Pic smiled in return. “But I am not hungry,” he replied. This was a fib, for he had fasted since the previous midday and felt hollow to his toes. The girl was not so easily deceived.

“There is plenty; we can both eat,” she said; whereupon he awaited no second invitation but pitched in with a vim on that half of the tongue which as yet remained untouched. From then on, the two were silent except for the noises that cave-folk were wont to make when rending and chewing their food. For lack of words and empty mouths to speak them, they watched each other from the corners of their eyes.
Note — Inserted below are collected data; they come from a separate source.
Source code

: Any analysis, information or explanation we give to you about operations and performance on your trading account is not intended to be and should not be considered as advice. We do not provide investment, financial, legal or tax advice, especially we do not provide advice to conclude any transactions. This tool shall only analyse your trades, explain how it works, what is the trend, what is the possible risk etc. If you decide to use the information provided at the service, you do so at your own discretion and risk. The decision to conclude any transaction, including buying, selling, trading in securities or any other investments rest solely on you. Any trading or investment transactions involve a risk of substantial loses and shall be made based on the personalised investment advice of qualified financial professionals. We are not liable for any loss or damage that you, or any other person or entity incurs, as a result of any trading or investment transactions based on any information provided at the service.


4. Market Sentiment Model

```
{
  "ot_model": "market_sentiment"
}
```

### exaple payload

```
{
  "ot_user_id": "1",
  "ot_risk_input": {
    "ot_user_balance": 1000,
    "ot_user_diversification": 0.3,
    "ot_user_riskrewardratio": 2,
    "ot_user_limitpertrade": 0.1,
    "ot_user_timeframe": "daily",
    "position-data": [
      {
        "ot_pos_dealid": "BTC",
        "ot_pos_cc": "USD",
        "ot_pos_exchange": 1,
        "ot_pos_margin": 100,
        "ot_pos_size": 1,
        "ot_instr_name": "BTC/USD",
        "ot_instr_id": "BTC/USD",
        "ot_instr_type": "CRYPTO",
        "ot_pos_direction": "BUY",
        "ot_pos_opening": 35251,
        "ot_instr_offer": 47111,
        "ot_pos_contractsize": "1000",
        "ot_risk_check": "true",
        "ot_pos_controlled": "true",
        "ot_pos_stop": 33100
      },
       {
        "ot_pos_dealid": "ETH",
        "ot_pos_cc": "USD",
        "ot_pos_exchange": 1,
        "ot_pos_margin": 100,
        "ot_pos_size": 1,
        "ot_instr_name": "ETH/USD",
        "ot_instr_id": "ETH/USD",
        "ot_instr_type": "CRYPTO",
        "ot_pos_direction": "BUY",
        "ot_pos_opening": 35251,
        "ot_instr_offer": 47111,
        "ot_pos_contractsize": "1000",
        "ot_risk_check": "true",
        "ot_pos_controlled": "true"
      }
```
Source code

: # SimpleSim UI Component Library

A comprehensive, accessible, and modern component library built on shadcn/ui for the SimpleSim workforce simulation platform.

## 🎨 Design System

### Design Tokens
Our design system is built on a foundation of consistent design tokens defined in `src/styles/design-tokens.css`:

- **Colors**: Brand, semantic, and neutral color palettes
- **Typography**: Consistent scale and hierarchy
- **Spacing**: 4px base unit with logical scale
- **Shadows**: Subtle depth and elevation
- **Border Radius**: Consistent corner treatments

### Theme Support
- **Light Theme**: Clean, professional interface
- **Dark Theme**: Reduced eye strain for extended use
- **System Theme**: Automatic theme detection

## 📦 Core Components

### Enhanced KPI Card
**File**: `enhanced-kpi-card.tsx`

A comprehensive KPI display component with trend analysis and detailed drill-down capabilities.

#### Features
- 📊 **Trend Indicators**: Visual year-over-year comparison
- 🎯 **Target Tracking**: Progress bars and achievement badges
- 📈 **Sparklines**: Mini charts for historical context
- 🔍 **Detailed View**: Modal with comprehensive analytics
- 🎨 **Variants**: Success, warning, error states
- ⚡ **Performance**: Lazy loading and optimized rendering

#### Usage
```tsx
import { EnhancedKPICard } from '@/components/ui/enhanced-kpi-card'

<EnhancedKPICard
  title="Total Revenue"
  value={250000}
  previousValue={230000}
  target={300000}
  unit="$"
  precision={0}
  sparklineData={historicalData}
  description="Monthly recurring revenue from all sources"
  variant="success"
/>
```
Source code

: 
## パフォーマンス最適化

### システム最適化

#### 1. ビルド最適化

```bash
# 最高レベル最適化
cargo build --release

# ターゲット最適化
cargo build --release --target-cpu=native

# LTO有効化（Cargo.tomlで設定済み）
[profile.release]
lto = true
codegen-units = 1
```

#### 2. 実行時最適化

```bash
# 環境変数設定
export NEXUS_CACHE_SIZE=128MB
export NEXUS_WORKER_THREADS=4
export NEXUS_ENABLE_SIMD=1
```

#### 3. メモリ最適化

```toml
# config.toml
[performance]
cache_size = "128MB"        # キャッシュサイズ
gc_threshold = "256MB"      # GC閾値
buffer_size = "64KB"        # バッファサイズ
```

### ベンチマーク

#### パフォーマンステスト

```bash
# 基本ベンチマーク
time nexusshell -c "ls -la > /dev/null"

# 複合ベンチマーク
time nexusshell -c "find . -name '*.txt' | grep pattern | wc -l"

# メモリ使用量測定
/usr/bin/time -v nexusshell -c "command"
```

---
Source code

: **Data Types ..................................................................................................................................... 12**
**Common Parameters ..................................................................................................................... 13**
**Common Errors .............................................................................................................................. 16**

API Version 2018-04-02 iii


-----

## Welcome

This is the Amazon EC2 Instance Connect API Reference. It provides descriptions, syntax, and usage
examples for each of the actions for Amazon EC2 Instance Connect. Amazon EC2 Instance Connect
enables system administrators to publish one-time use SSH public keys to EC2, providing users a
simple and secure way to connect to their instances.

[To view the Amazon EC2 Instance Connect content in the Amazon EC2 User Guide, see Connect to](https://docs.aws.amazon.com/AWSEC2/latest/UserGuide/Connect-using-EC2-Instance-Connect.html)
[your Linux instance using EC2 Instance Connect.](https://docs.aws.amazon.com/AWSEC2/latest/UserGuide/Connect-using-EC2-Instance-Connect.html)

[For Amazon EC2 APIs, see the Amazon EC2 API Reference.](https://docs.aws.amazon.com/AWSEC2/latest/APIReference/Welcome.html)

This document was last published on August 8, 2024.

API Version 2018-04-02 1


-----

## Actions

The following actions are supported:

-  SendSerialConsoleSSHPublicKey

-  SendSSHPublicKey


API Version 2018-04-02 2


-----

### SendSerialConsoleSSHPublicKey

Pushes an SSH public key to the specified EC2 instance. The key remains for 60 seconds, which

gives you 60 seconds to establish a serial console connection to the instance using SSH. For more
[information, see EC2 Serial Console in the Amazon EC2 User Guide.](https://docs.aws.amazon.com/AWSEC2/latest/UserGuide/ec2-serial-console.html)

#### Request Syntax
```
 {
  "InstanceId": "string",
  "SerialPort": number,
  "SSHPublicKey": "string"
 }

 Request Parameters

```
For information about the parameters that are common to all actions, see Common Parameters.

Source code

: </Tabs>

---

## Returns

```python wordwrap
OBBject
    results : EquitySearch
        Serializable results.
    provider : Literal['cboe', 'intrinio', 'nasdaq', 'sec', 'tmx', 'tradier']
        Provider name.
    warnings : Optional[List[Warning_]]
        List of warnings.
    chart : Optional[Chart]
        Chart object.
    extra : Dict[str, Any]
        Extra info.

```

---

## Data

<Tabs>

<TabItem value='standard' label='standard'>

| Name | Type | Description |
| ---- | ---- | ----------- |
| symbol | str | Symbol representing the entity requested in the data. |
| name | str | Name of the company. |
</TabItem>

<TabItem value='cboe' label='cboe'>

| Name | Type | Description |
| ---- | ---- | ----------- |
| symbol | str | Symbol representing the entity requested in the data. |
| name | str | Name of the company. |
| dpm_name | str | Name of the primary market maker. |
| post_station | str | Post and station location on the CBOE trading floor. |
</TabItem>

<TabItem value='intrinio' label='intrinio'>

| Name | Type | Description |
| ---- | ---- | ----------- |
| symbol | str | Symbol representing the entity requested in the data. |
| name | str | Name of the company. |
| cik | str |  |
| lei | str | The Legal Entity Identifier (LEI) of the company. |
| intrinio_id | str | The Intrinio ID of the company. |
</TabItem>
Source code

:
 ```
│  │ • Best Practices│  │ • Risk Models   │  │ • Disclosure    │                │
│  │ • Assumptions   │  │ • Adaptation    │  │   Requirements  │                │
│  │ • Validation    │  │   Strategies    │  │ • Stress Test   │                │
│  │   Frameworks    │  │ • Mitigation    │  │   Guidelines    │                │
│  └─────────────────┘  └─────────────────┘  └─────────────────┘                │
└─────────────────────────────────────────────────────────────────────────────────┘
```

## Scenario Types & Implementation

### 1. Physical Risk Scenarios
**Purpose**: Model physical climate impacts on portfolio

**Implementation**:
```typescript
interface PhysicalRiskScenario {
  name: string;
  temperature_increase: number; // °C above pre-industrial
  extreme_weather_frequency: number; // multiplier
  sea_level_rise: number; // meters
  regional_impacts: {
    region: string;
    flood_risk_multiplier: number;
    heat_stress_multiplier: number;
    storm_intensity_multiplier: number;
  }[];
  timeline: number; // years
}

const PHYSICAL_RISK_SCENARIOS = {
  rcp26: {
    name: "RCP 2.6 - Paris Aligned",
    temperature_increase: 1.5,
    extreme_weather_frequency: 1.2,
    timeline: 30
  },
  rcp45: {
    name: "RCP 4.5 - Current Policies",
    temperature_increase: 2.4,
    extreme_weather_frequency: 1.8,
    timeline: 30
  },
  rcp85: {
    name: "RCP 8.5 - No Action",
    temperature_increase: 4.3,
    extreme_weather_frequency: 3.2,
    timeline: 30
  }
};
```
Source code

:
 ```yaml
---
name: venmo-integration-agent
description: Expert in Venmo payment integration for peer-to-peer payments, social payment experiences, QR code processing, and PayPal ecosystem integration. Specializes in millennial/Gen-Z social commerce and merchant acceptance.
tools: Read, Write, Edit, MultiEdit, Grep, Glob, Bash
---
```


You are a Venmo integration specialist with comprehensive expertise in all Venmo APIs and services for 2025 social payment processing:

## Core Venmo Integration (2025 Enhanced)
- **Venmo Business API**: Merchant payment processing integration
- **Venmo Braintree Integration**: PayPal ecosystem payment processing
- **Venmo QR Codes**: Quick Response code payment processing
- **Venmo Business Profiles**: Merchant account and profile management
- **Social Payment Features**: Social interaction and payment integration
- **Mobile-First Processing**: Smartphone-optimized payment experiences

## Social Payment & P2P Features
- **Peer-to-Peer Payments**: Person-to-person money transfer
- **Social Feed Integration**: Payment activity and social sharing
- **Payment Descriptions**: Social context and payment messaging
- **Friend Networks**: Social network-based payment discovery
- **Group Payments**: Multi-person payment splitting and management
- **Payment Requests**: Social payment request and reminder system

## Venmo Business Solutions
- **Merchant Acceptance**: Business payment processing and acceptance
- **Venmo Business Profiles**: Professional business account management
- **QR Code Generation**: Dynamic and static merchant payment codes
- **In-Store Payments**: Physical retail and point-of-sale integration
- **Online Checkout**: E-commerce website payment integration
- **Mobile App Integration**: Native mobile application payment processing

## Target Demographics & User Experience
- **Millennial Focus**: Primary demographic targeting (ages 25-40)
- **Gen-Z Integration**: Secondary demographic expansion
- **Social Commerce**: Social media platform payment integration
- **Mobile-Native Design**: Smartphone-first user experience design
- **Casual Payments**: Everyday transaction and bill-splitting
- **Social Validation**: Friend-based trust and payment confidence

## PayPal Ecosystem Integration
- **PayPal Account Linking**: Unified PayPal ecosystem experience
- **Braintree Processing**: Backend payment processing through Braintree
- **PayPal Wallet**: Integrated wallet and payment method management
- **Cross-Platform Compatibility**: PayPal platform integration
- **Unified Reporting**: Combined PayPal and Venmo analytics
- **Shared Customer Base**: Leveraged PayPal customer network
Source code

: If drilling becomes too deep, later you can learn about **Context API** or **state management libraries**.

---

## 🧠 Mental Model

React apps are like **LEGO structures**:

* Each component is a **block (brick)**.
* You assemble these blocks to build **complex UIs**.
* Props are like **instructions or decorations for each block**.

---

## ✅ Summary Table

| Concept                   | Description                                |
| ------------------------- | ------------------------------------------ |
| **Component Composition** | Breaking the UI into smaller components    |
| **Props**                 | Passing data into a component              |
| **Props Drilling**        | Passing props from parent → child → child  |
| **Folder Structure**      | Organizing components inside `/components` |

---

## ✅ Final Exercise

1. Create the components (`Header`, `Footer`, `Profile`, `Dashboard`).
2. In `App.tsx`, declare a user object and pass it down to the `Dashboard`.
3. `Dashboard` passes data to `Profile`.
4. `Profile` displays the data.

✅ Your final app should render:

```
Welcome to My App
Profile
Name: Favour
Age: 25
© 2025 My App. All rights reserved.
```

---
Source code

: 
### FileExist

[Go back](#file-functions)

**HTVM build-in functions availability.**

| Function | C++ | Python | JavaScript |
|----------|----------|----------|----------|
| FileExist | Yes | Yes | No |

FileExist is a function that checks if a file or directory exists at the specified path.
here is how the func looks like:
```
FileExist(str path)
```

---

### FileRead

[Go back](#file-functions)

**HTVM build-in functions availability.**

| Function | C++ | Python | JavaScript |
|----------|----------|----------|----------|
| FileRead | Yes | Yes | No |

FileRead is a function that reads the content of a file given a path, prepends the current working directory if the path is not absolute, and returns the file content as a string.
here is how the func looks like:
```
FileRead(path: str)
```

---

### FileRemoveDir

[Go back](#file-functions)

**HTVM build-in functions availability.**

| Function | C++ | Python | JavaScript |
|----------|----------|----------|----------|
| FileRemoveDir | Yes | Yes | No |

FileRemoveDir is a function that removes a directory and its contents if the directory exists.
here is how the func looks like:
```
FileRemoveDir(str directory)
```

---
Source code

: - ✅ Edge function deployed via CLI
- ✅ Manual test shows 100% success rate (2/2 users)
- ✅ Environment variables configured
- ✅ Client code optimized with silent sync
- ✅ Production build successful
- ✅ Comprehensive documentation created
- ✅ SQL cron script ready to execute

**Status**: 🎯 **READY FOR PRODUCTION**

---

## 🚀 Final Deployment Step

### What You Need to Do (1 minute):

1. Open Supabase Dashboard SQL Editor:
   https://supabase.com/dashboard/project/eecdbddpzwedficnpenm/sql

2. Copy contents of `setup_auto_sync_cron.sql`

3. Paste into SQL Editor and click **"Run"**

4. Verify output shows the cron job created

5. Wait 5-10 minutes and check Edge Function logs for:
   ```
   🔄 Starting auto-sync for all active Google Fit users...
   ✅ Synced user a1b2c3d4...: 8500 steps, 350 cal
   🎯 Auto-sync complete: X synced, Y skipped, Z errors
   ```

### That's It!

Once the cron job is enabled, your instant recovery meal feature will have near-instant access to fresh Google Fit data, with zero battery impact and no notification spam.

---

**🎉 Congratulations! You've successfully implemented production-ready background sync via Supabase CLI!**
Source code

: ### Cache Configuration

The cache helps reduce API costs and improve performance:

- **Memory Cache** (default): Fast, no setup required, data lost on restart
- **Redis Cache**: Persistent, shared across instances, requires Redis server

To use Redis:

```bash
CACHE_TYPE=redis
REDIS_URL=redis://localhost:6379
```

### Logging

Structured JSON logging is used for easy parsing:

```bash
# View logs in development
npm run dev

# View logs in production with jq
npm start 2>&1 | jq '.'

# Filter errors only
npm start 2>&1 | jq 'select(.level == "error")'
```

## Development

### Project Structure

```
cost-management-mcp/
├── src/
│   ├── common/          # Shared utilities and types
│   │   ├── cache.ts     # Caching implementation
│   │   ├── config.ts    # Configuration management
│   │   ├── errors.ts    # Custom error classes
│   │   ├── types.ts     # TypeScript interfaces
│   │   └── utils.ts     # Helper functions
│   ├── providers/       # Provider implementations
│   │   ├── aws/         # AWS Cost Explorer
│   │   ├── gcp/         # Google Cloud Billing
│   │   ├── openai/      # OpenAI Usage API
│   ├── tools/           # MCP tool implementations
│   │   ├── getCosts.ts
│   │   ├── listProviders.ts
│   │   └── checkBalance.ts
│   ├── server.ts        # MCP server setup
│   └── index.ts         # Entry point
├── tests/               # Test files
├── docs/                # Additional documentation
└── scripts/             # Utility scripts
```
And thus the last were served. Past winter horrors—cold, hunger and disease—were one and all forgotten, for the Ape Boy had suddenly come upon the Men of Ferrassie with food hurled from the sky. The Rock-shelter was now become a horn of plenty where starving men might laugh at death and gorge themselves to a surfeit after their long fast.


XVIII

Now that Pic was returned to the fold and his position established among the Men of Ferrassie, he gave himself up to all the activities of Mousterian life. With his advent, began a period of successful hunting. Rarely did the hunters return to the rock-shelter empty-handed. What with their never-depleted larder, the Cave-folk became strong of heart and body; the burly chieftain grew burlier and the girl rounded out like a plump partridge. To her Pic devoted such of his time as was not required for his hunting; and thus he cemented their closer acquaintance. For more than a fortnight, Pic gave himself up heart and soul to his new life until another chapter suddenly unfolded itself. One morning he and the men of Ferrassie were creeping along the river bank in search of game when he caught sight of two great creatures coming towards him. He sprang to his feet and waved his arms. At this, the pair came to a sudden halt. For a moment they stood staring at him in wonder, then came galloping along with loud squeals and bellows.

“The Mammoth! the Woolly Rhinoceros!” yelled the Cave-men and away they fled like scared rabbits; all but one of them who seemed to have suddenly lost the use of his legs and was perforce compelled to face the two great beasts alone. Along came the pair amid a great rumbling of feet upon the grassy meadow. Squeals, trumpets, bellows and human shouts rang out over the lowlands to the distant heights and echoed back again as the opposing forces clashed and in a moment the duet was become a trio—the Mammoth, the Rhinoceros and the Ape Boy.